The joint owner of GB News has lost a legal battle with the South African government over £34m of silver secretly salvaged from a second world war shipwreck.

Paul Marshall, who is lining up a bid for the Daily Telegraph, had claimed ownership of 2,364 silver bars his company had recovered from the bottom of the Indian Ocean.

This claim was successfully challenged in the UK supreme court by the South African government, which said it was the rightful owner of the silver as the metal had been bought for the South African mint.

The precious metal was sold by the government of India during the second world war, with the intention that it would be turned into coins for South Africa and Egypt. In late 1942 the 60 tonnes of silver was loaded on to the cargo ship SS Tilawa in Bombay (now Mumbai).

It set sail across the Indian Ocean for the port of Durban but was sunk by torpedoes fired from a Japanese submarine near Seychelles. In addition to the 280 people who lost their lives, the ship’s cargo, valued in 2020 at $43m (£34m), was lost to the sea.

There it remained for seven decades until the arrival of Argentum Exploration, a company majority owned by Marshall. The company, run by the former racing driver Ross Hyett, has taken advantage of improvements in technology to recover cargo from shipwrecks previously considered unsalvageable.

Argentum is among many businesses owned by Marshall, one of the UK’s most successful financiers, who uses his personal funds to finance media outlets including Unherd and GB News. The right-wing news channel made a loss of £42m last year – slightly more than the value of the salvaged silver – and announced redundancies.

The wreck of the SS Tilawa was found 2.5km under the sea and in 2017 Argentum spent six months secretly salvaging the silver, before sailing its booty to Southampton. The company unloaded the silver into a warehouse and declared it to the official Receiver of Wreck, believing it was legally owned by the UK government, only to be surprised when South Africa asserted ownership.
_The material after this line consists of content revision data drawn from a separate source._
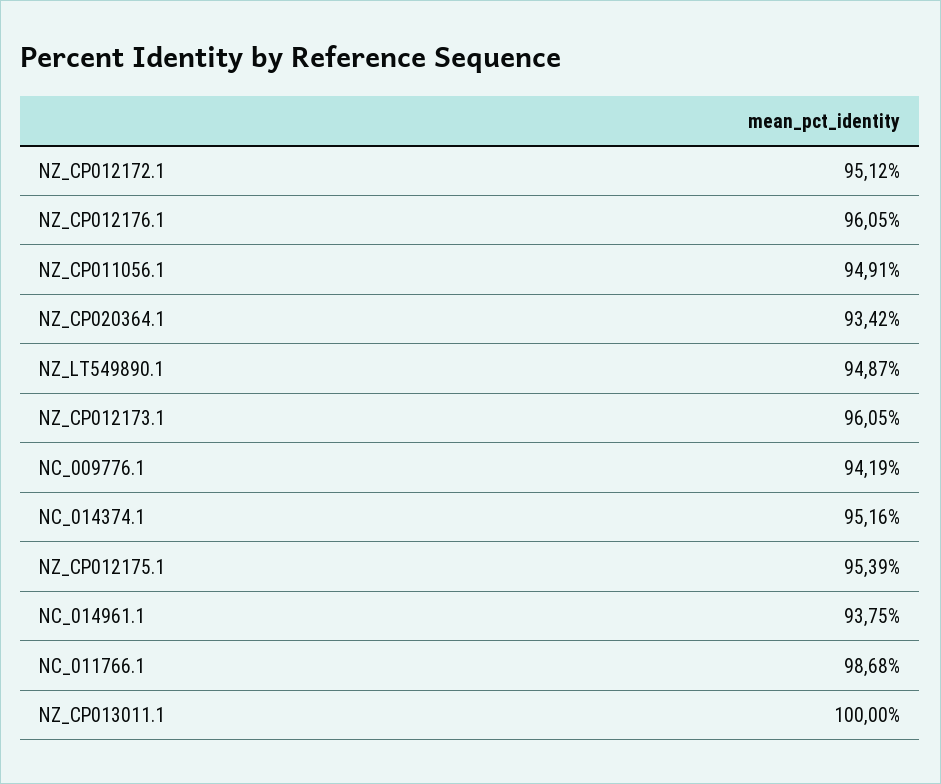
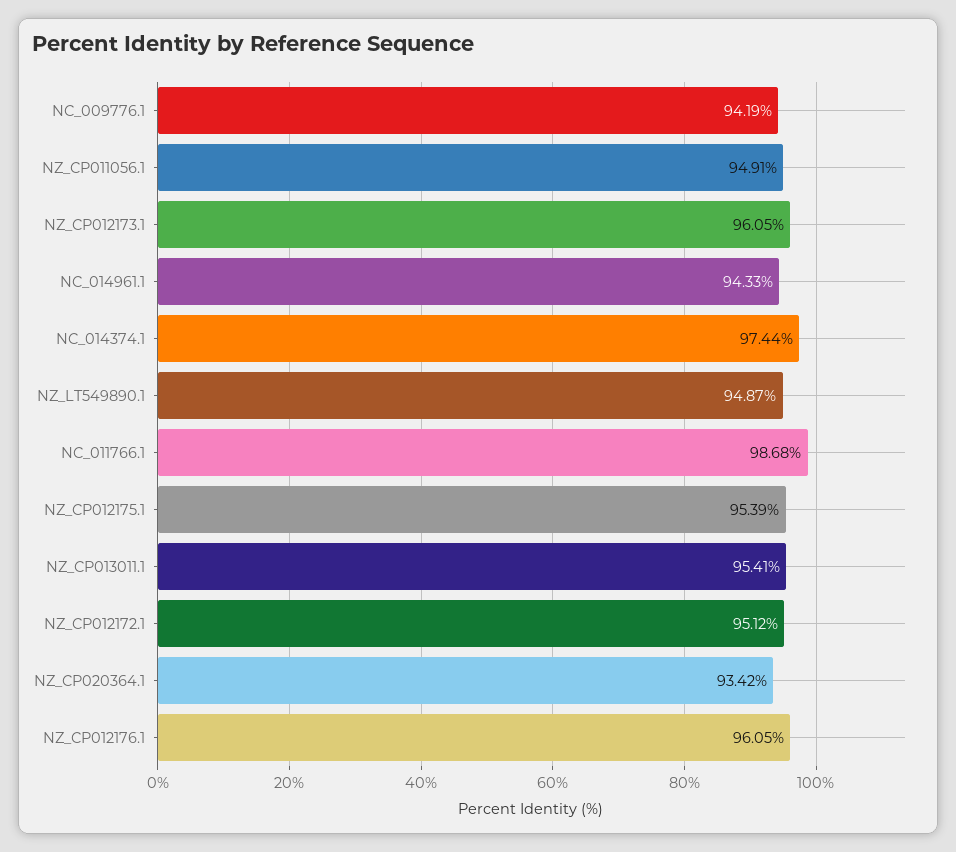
  {
    "NZ_CP012172.1": 95.12,
    "NZ_CP012176.1": 96.05,
    "NZ_CP011056.1": 94.91,
    "NZ_CP020364.1": 93.42,
    "NZ_LT549890.1": 94.87,
    "NZ_CP012173.1": 96.05,
    "NC_009776.1": 94.19,
-   "NC_014374.1": 95.16,
+   "NC_014374.1": 97.44,
    "NZ_CP012175.1": 95.39,
-   "NC_014961.1": 93.75,
+   "NC_014961.1": 94.33,
    "NC_011766.1": 98.68,
-   "NZ_CP013011.1": 100
+   "NZ_CP013011.1": 95.41
  }

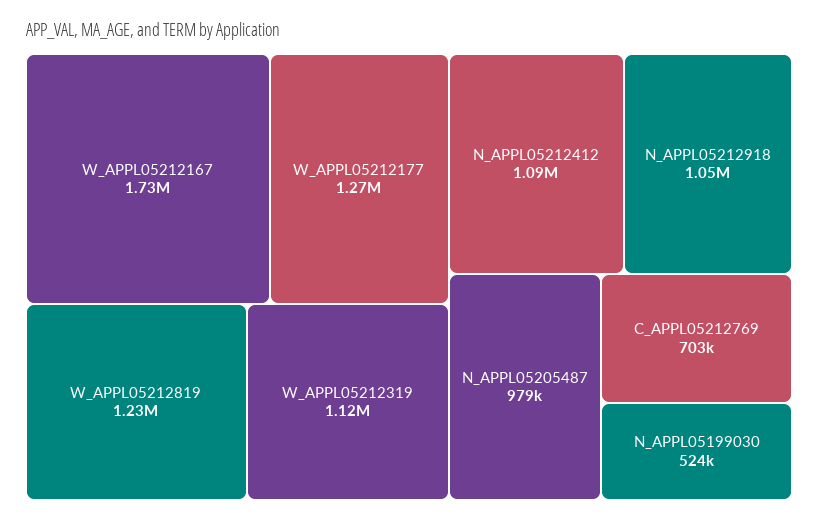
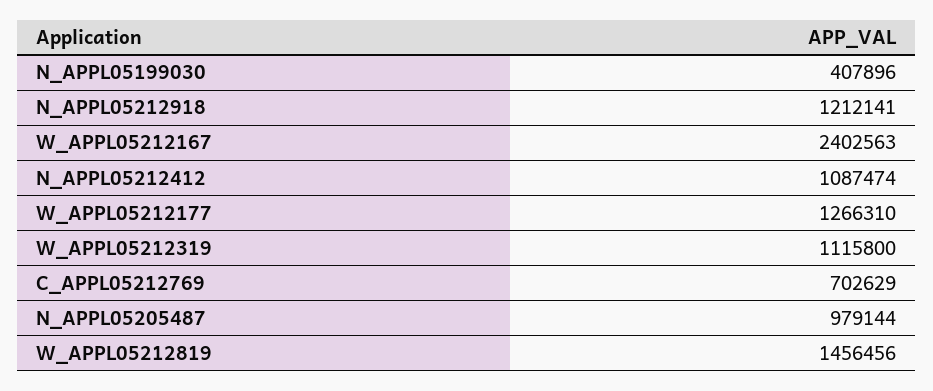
  {
-   "W_APPL05212167": 1730000,
+   "W_APPL05212167": 2402563,
    "W_APPL05212177": 1266310,
-   "W_APPL05212819": 1230000,
+   "W_APPL05212819": 1456456,
    "W_APPL05212319": 1115800,
    "N_APPL05212412": 1087474,
-   "N_APPL05212918": 1050000,
+   "N_APPL05212918": 1212141,
    "N_APPL05205487": 979144,
    "C_APPL05212769": 702629,
-   "N_APPL05199030": 524000
+   "N_APPL05199030": 407896
  }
Argentum later argued that even if South Africa was the rightful owner, it should be paid for recovering the silver. Under maritime law, it is possible to claim a fee for voluntary salvage regardless of whether the owner of the property consented to the salvage operation.
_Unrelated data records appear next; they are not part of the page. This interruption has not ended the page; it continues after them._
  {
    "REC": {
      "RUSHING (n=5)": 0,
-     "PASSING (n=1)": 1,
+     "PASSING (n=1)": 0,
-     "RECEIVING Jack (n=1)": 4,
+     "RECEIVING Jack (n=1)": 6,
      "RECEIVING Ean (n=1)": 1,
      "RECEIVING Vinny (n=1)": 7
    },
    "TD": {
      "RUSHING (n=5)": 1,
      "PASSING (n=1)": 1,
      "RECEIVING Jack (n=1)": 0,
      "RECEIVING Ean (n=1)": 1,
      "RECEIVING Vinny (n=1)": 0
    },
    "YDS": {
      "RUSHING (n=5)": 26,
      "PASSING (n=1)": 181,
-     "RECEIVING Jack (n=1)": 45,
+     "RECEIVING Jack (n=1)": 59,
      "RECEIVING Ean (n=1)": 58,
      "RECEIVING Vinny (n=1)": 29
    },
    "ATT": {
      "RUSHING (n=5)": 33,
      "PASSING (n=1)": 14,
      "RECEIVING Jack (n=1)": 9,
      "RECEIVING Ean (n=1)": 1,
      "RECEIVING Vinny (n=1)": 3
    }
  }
But South Africa insisted it did not have to pay anything to Marshall, claiming the rules did not apply because the silver bars were being transported by a state for a non-commercial purpose.

On Wednesday, the UK supreme court sided with South Africa but noted that both sides had come to a confidential settlement late last month, before the judgment.

Jonathan Goulding, of the law firm HFW, who advised the South African government, said the ruling was significant: “In short, the court has firmly sent a message to those hoping to find and claim ownership of lost treasure that finders are not always keepers.”